Canada scores well on governance diversity but has more to do

While finding seats as university directors, minorities still lack teaching equity and questions remain over ‘check-box representation’

September 6, 2020
Board members in shadow
Source: iStock

Canadian universities lead the nation on a ranking of governing board diversity, an indicator that analysts find both encouraging and as illuminating deeper challenges for racial minorities in higher education.

The study by the Diversity Institute at Ryerson University, covering eight major Canadian cities, found that racial minorities account for almost 15 per cent of the members of university governing boards.

While below the 22 per cent level of Canada’s overall population, the share of minority board members at universities exceeds that found in any other sector, including corporations, provincial and municipal governments, school boards and non-profit groups.

Aboriginal and other racial minorities account for more than 40 per cent of Canada’s undergraduate students, as well as holding 22 per cent of faculty jobs and 18 per cent of all teaching positions, the Canadian Association of University Teachers reported in 2018.

Such numbers show that Canadian universities are paying attention to racial diversity, but they could still do even more, said the Ryerson study’s lead author, Wendy Cukier, a professor of management.

That is because governing boards in academia are places where it can be relatively easy to make personnel changes − with some spots reserved for faculty and students − but relatively difficult to affect hiring, Professor Cukier said.

Diversity on boards, said one activist, Hugh Anthony Simmonds, a teacher of geography and environmental studies at Ryerson, can be an exercise in “check-box representation” if it is not part of a wider strategy.

Dr Simmonds, who was not part of the Diversity Institute study, is co-founder and co-chair of the New Humanity Initiative, which works to counter systemic racism across the greater Toronto area. He has also been passed over three times for a tenure track appointment and knows of black colleagues who remain contract lecturers despite 15 or 20 years of experience.

“They’re getting better,” he said of Canada’s universities, “but there’s more work to be done.”

The Diversity Institute report involved reviewing 9,843 members of boards of directors in public and private sectors in the Canadian cities of Toronto, Montreal, Vancouver, Calgary, Halifax, Hamilton, London and Ottawa.

Overall, slightly more than 10 per cent of the directors were identified by the study as racial minorities, with their levels by sector ranging from highs of 14.6 per cent at colleges and universities, and 13.1 per cent for municipal governments, to lows of 8.6 per cent at provincial governments, 8.4 per cent for school boards and 4.5 per cent among corporations.

There is no guaranteed method of translating diversity at the board level to classrooms and labs, Professor Cukier said, but past experience has shown that when the federal government has included diversity requirements in its research grant allocations, hiring quickly reflects the prioritisation, she said.

That, in turn, gives minority researchers the power to hire and assist minority colleagues and students, said Professor Cukier, a former vice-president of research and innovation at Ryerson.

University boards, meanwhile, most closely oversee institutional presidents, who in turn have limited power to affect hiring, because they are typically asked to approve faculty candidates at the end of the selection process, she said.
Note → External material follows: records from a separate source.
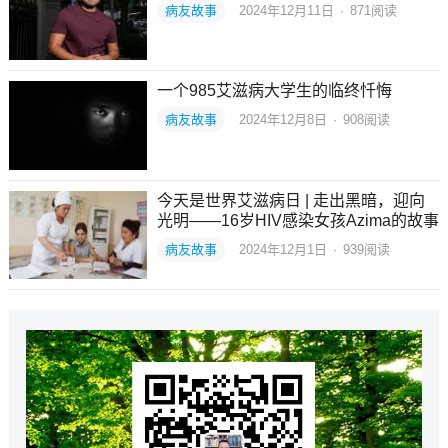
病友故事
2024年12月11日
·
871
阅读
一个985艾滋病大学生的临终忏悔
病友故事
2024年12月8日
·
908
阅读
今天是世界艾滋病日 | 走出黑暗，迎向
光明——16岁HIV感染女孩Azima的故事
病友故事
2024年12月1日
·
939
阅读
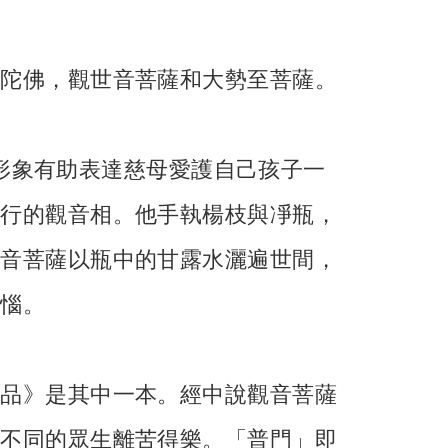
彌陀佛，觀世音菩薩和大勢至菩薩。
形象有助表達慈母愛護自己孩子一
流行的觀音相。他手執楊枝與凈瓶，
觀音菩薩以瓶中的甘露水灑遍世間，
煩惱。
門品》是其中一本。經中說觀音菩薩
渡不同的眾生離苦得樂。「普門」即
There are, however, some exceptions. They include the Ontario College of Art & Design University, which recently hired five new tenure-track faculty members, all of whom are black. That was the direct result of an initiative put in place by the university’s outgoing president, Sara Diamond, just before she stepped down this summer.

While such a move by a university president is unusual, it is not impossible, Professor Cukier said. “You really have to think through where the levers are that you can actually use to shift behaviour,” she said.